- [Task directions]: Only the lines from the one with "techniques anciennes de..." through the end of the material are wanted, copied exactly and with the pictures left out.
====================
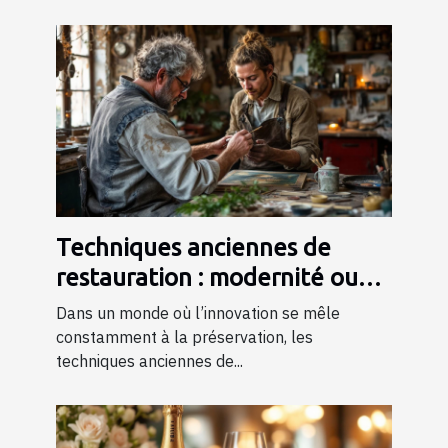
Techniques anciennes de
restauration : modernité ou
tradition ?
Dans un monde où l’innovation se mêle
constamment à la préservation, les
techniques anciennes de...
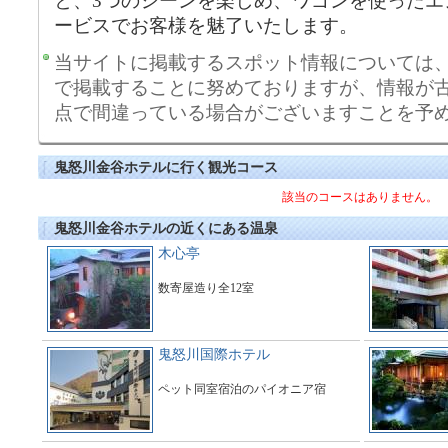
と、3つのシーンを楽しめ、ワゴンを使ったエ
ービスでお客様を魅了いたします。
当サイトに掲載するスポット情報については
で掲載することに努めておりますが、情報が
点で間違っている場合がございますことを予
鬼怒川金谷ホテルに行く観光コース
該当のコースはありません。
鬼怒川金谷ホテルの近くにある温泉
木心亭
数寄屋造り全12室
鬼怒川国際ホテル
ペット同室宿泊のパイオニア宿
====================
- [Response area]:
techniques anciennes de...
と、3つのシーンを楽しめ、ワゴンを使ったエ
ービスでお客様を魅了いたします。
当サイトに掲載するスポット情報については
で掲載することに努めておりますが、情報が
点で間違っている場合がございますことを予
鬼怒川金谷ホテルに行く観光コース
該当のコースはありません。
鬼怒川金谷ホテルの近くにある温泉
木心亭
数寄屋造り全12室
鬼怒川国際ホテル
ペット同室宿泊のパイオニア宿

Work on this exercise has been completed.